H.R. 4245 would exempt exporters of certain species of sea creatures from having to obtain export licenses from the United States Fish and Wildlife Service (USFWS). Enacting the legislation would reduce offsetting receipts, which are treated as reductions in direct spending, and the associated direct spending; therefore, pay-as-you-go procedures apply. However, CBO estimates that any net effects on direct spending would be negligible. Enacting the bill would not affect revenues.
Under H.R. 4245, an export license would not be required to ship sea cucumbers, sea urchins, squid, octopus, and cuttlefish to foreign markets. Enacting the bill would reduce offsetting receipts from fees that the USFWS charges for export licenses. The bill also could reduce receipts from inspection fees because exporters of the affected products would no longer be required to clear shipments directly with the USFWS. CBO estimates that enacting the bill would reduce the fees from licensing and inspecting such shipments by less than $500,000 a year. Because the agency is authorized to retain and spend proceeds from those activities, any reduction in fee collections would be offset by a similar reduction in direct spending.

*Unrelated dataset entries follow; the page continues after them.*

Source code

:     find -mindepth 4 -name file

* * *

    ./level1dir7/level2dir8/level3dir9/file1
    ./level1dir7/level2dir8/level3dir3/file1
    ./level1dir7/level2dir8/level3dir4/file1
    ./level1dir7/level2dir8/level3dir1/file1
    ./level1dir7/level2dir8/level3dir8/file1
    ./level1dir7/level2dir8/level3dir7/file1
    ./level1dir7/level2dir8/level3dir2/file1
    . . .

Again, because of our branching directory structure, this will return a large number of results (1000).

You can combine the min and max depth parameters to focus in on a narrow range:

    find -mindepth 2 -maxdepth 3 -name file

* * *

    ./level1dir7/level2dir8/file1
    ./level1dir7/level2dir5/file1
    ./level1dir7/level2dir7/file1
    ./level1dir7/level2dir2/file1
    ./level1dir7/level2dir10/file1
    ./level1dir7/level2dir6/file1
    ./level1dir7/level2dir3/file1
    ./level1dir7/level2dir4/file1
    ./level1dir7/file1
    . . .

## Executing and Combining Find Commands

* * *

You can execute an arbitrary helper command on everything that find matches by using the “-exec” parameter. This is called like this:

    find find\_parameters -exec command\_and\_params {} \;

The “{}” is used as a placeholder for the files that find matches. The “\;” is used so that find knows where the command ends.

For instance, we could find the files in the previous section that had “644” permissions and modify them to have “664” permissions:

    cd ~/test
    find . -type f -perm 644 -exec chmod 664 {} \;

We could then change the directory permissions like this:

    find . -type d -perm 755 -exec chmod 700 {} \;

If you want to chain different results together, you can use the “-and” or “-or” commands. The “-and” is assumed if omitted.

On net, CBO estimates that enacting the bill would have a negligible effect on the federal budget.
CBO estimates that enacting H.R. 4245 would not increase net direct spending or on-budget deficits in any of the four consecutive 10-year periods beginning in 2027.
H.R. 4245 contains no intergovernmental or private-sector mandates as defined in the Unfunded Mandates Reform Act and would impose no costs on state, local, or tribal governments.